The number of Americans who are dying from Parkinson's disease has jumped by 63% in the past two decades, new research shows.
The fresh analysis also revealed that men face double the risk of dying from the progressive and incurable disease than women. A notably higher death rate was also seen among white people, as compared with peers of other racial/ethnic backgrounds.
"The message is straightforward," said study author Dr. Wei Bao. "This study showed that an increasing number of people died from Parkinson's disease during the past 20 years, and this cannot be simply explained by population aging."

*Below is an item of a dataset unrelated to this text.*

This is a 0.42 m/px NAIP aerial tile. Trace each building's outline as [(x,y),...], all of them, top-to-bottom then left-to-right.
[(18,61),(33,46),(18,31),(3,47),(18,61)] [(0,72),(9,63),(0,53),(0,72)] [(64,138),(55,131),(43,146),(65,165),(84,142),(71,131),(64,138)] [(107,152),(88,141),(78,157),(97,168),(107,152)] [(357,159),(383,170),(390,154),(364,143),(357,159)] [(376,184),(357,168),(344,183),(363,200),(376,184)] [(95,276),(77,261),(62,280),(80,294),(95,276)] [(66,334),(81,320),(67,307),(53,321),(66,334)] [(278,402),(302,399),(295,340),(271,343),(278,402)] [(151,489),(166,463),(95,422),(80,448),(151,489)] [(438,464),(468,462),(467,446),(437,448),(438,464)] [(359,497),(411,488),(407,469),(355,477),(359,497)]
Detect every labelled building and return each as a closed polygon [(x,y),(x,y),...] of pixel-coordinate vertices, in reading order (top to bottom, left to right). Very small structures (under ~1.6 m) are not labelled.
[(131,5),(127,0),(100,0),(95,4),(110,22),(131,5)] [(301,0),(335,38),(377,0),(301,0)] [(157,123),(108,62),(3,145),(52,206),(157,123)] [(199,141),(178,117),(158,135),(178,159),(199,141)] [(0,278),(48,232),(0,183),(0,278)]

Bao is an associate professor in the department of epidemiology at the University of Iowa's College of Public Health, in Iowa City. He and his colleagues published their findings online Oct. 27 in the journal Neurology.
According to the Michael J. Fox Foundation, Parkinson's affects roughly 1 million Americans and more than 6 million people around the world.
To get a handle on trends among Parkinson's patients, Bao and his colleagues analyzed data collected by the U.S. National Vital Statistics System.
The team found that nearly 480,000 Americans died of Parkinson's between 1999 and 2019.
During that time, the risk of dying from Parkinson's rose year after year by an average of 2.4%, with a significant increased risk seen among both men and women of all ages and ethnicities, and across both urban and rural locales, and in every state in the nation.
That steady rise translated into nearly nine out of every 100,000 Americans succumbing to Parkinson's by 2019. That figure is notably up from a little more than five Parkinson's deaths for every 100,000 Americans just 20 years earlier.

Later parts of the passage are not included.